#### Passage shown ####

Gem sapphires and zircons in a basalt diatreme, northeastern Tasmania

Bottrill, Ralph1, Everard, John1, Duncan, David4, Sutherland, Lin5, Meffre, Sebastien2 and Matchan, Erin3

1Geological Survey, Mineral Resources Tasmania, Rosny Park, Australia; 2School of Earth Sciences, University of Tasmania, Hobart, Tasmania, Australia; 3School of Earth Sciences, University of Melbourne, Parkville, VIC; 4Kingston, Tasmania; 5Australian Museum, Sydney, NSW

Many notable occurrences of gem sapphire are known in Tasmania, mostly in the extensive alluvial tin-bearing deposits in the northeast (Yim et al., 1985, McGee, 2005, Sutherland & Webb, 2007, Bottrill & Baker, 2008 ). The alluvial sapphires are typically associated with coarse-grained , ferroan (pleonaste) spinel and zircons, but except for the spinel, these are rarely seen within any host rock, although a basaltic source is commonly suspected (Sutherland & Webb, 2007).

Source rocks for these sapphires have recently been determined at a site on Logans Road in the Priory sapphire field, east of St Helens, where a small diatreme or breccia pipe has been emplaced within Devonian granite. The diatreme consists mainly of basanite clasts containing abundant, partly disaggregated, spinel lherzolite xenoliths, but also contains altered granite xenoliths within the diatreme. This area is undisturbed by tin mining.

####

Tasks and exercises:
a: List each work cited in the Tasmanian sapphire abstract, giving authors and year once per work.
b: According to the sapphire abstract, what rock was the diatreme at Logans Road emplaced within?
c: Please carry on the abstract about the Tasmanian sapphire diatreme from its final sentence.
The lines after this point come from a separate source.

#### Dataset records ####

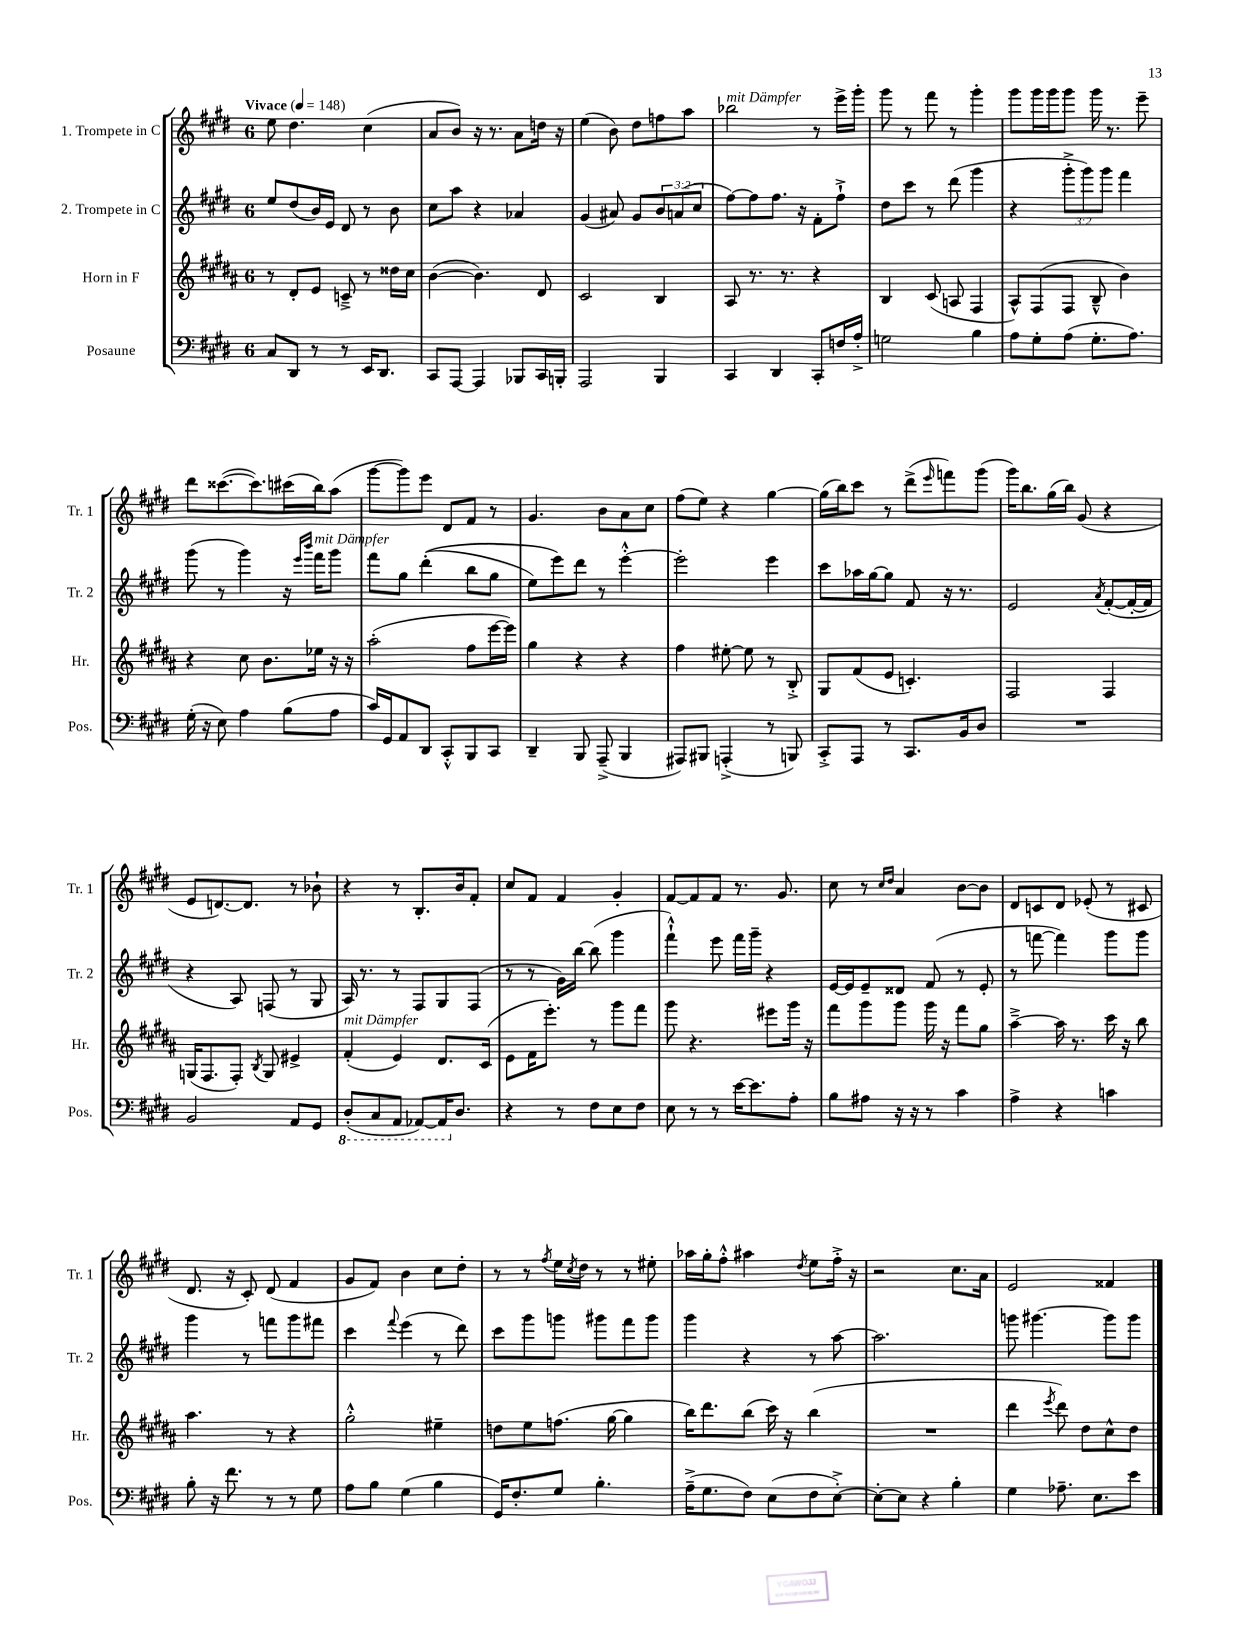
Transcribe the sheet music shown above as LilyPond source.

<<
\new StaffGroup <<
\new Staff = "s0" \with { instrumentName = "1. Trompete in C" shortInstrumentName = "Tr. 1" } {
    \clef treble \key e \major \once \override Staff.TimeSignature.style = #'single-digit \time 6/8 \tempo "Vivace" 4 = 148
    e''8 dis''4. cis''4( |
    a'8 b'8) r16 r8. a'8 d''16 r16 |
    e''4( b'8) dis''8 f''8 a''8 |
    bes''2^\markup { \italic "mit Dämpfer" } r8 e'''16-> gis'''16-. |
    gis'''8 r8 fis'''8 r8 gis'''4-. |
    gis'''8 gis'''16 gis'''16 gis'''8 gis'''16 r8. e'''8-- |
    dis'''8 cisis'''8.~( cisis'''8.) cis'''16( b''16) a''8( |
    gis'''8~ gis'''8) e'''8 dis'8 fis'8 r8 |
    gis'4. b'8 a'8 cis''8 |
    fis''8( e''8) r4 gis''4~ |
    gis''16( b''16) cis'''8 r8 dis'''8->( \grace { e'''16 } f'''8) gis'''8( |
    gis'''16) b''8. gis''16( b''16) gis'8( r4 |
    e'8 d'8.~) d'8. r8 bes'8-! |
    r4 r8 b8.-. b'16 fis'8-. |
    cis''8 fis'8 fis'4 gis'4-. |
    fis'8~ fis'8 fis'8 r8. gis'8. |
    cis''8 r8 \grace { cis''16 dis''16 } a'4 b'8~ b'8 |
    dis'8 c'8 dis'8 ees'8-.( r8 cis'8 |
    dis'8. r16 cis'8-.) dis'8( fis'4 |
    gis'8 fis'8) b'4 cis''8 dis''8-. |
    r8 r8 \acciaccatura { fis''8 } e''16 \acciaccatura { cis''8 } dis''16 r8 r8 eis''8-. |
    aes''16 gis''16-. fis''8-.-^ ais''4 \acciaccatura { dis''8 } e''8 fis''16-.-> r16 |
    r2 cis''8. a'16 |
    e'2 fisis'4 \bar "|." |
}
\new Staff = "s1" \with { instrumentName = "2. Trompete in C" shortInstrumentName = "Tr. 2" } {
    \clef treble \key e \major \once \override Staff.TimeSignature.style = #'single-digit \time 6/8 \override Staff.TupletNumber.text = #tuplet-number::calc-fraction-text
    e''8 dis''8( b'16) e'16 dis'8 r8 b'8 |
    cis''8 a''8 r4 aes'4 |
    gis'4( ais'8) gis'8 \tuplet 3/2 { b'8 a'8( cis''8 } |
    fis''8~) fis''8 fis''8. r16 fis'8-. fis''8-!-> |
    dis''8 cis'''8 r8 dis'''8( gis'''4 |
    r4 \tuplet 3/2 { gis'''8-.-> gis'''8) gis'''8 } fis'''4 |
    gis'''8( r8 gis'''4) r16 \grace { e'''16 b'''16 } fis'''16^\markup { \italic "mit Dämpfer" } gis'''8 |
    fis'''8 gis''8 dis'''4-.(\( b''8 gis''8 |
    e''8) e'''8\) dis'''8 r8 e'''4~-.-^ |
    e'''2-. e'''4 |
    cis'''8 aes''16 gis''16~ gis''8 fis'8 r16 r8. |
    e'2 \acciaccatura { a'8 } fis'8~-.( fis'16~-. fis'16 |
    r4 a8) f8( r8 gis8 |
    a16) r8. r8 fis8 gis8 fis8( |
    r8 r8 gis'16) b''16~ b''8( gis'''4 |
    fis'''4-!-^) e'''8 fis'''16 gis'''16-- r4 |
    e'16~ e'16 e'8-- disis'8 fis'8( r8 e'8-. |
    r8 f'''8~ f'''4) gis'''8 gis'''8 |
    gis'''4 r8 f'''8 gis'''8 fis'''8 |
    cis'''4 \appoggiatura { fis'''8 } e'''4( r8 dis'''8) |
    cis'''8 gis'''8 g'''8 gis'''8 fis'''8 gis'''8 |
    gis'''4 r4 r8 a''8~ |
    a''2. |
    g'''8 gis'''4.~ gis'''8 gis'''8 \bar "|." |
}
\new Staff = "s2" \with { instrumentName = "Horn in F" shortInstrumentName = "Hr." } {
    \clef treble \key b \major \once \override Staff.TimeSignature.style = #'single-digit \time 6/8
    r8 dis'8-. e'8 c'8---> r8 disis''16 cis''16 |
    b'4~( b'4.) dis'8 |
    cis'2 b4 |
    ais8 r8. r8. r4 |
    b4 cis'8( a8 fis4 |
    ais8-^) fis8( fis8 b8---^ b'4) |
    r4 cis''8 b'8. ees''16 r16 r16 |
    ais''2-.( fis''8 e'''16~ e'''16) |
    gis''4 r4 r4 |
    fis''4 eis''8~-. eis''8 r8 b8-.-> |
    gis8 fis'8( e'8 c'4.-.) |
    fis2 fis4 |
    g16( fis8. fis8-.) \acciaccatura { b8 } g8 eis'4-> |
    fis'4-.^\markup { \italic "mit Dämpfer" }( e'4) dis'8. cis'16( |
    e'8 fis'16 e'''8.-.) r8 gis'''8 fis'''8 |
    gis'''8 r4. eis'''8 gis'''16 r16 |
    fis'''8 gis'''8 gis'''8 gis'''16 r16 fis'''8 gis''8 |
    ais''4~---> ais''16 r8. cis'''16 r16 b''8 |
    ais''4. r8 r4 |
    gis''2-.-^ eis''4-- |
    d''8 e''8 f''8.( gis''16~ gis''4 |
    b''16) dis'''8. b''8( cis'''16) r16 b''4( |
    R2. |
    dis'''4 \acciaccatura { e'''8 } dis'''8) dis''8 cis''8-^ dis''8 \bar "|." |
}
\new Staff = "s3" \with { instrumentName = "Posaune" shortInstrumentName = "Pos." } {
    \clef bass \key e \major \once \override Staff.TimeSignature.style = #'single-digit \time 6/8
    cis8 dis,8 r8 r8 e,16 dis,8. |
    cis,8 a,,8~ a,,4 bes,,8 cis,16 b,,16-. |
    a,,2 b,,4 |
    cis,4 dis,4 cis,8-. f16 a16-.-> |
    g2 b4 |
    a8 gis8-. a8( gis8.-. a8.) |
    gis16-.( r16 e8) a4 b8( a8 |
    cis'16) gis,16 a,8 dis,8 cis,8-.-^ b,,8 cis,8 |
    dis,4-- b,,8 a,,8--->( b,,4 |
    ais,,8) bis,,8 a,,4-.->( r8 b,,8) |
    cis,8-.-> a,,8 r8 cis,8. b,16 dis8 |
    R2. |
    b,2 a,8 gis,8 |
    \ottava #-1 dis,8-.( cis,8 a,,8 aes,,8~) aes,,16 \ottava #0 dis8. |
    r4 r8 fis8 e8 fis8 |
    e8 r8 r8 e'16~ e'8. a8-. |
    b8 ais8 r16 r16 r8 cis'4 |
    a4-> r4 c'4 |
    b8-. r16 fis'8. r8 r8 gis8 |
    a8 b8 gis4( b4 |
    gis,16) fis8.-. gis8 b4.-. |
    a16--->( gis8. fis8) e8( fis8 e8~-.->) |
    e8~-. e8 r4 b4-. |
    gis4 aes8.-- e8. e'8 \bar "|." |
}
>>
>>
\layout { \context { \Score \remove "Bar_number_engraver" } }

####

Task-by-task answers:
a:
Yim et al., 1985
McGee, 2005
Sutherland & Webb, 2007
Bottrill & Baker, 2008

b: Devonian granite.

c:
Nearby, sapphires occur as  detrital grains in the surrounding headwater drainage together with   pleonaste spinel, zircon, pyroxenes and olivine, which mostly appear to derive from the diatreme. The mineral grain shapes are rather irregular and angular with little or no transport abrasion and thus obviously adjacent to source. The creeks also contain variably weathered basanite boulders and pebbles, with soft brown weathered surfaces revealing many emergent mineral grains.  A single subrounded/subangular blue to grey sapphire, 7 mm across with a distinct parting with a distinct parting, was found partly exposed in an a weathered, inclusion-rich pebble by a prospector, Michael Lloyd (Duncan & Lloyd, 2013). It was confirmed with gemmological tests, indicating at least some of the Tasmanian sapphires have a basaltic source.

Fresh volcanic glass from the basanite diatreme was separated and dated using Ar/Ar multi-collector mass spectrometry to reveal a 42.0 (± 0.1) – 47.2 (± 0.1) Ma (2σ) age for this basanite diatreme.

Coarse red-brown gemmy zircons are present with the alluvial sapphires, although they were not identified within the basanite itself, and these were dated by the U-Pb method using laser ablation inductively coupled mass spectrometry  (LA-ICPMS). Two populations were found, one  between ~42-44 (± 4) Ma and one between 233-247  (± 4) Ma.

The younger zircon date probably records partial resetting by the basanite host, as it closely matches its Ar/Ar date ; the older date probably records an unknown, underlying Triassic intrusive source.  

There is a 233 ± 5 Ma (K/Ar) alkali basalt flow near St Marys (Calver & Castleden, 1981) and a 214 ± 1 Ma (K/Ar) age from “felsic tuff” near Bicheno (Bacon & Green, 1984). Rhyolite clasts occur in the upper Triassic near St Marys, and may have a proximal source (Forsyth, 1989). No in situ Triassic felsic lavas or intrusives have been found in Tasmania, however.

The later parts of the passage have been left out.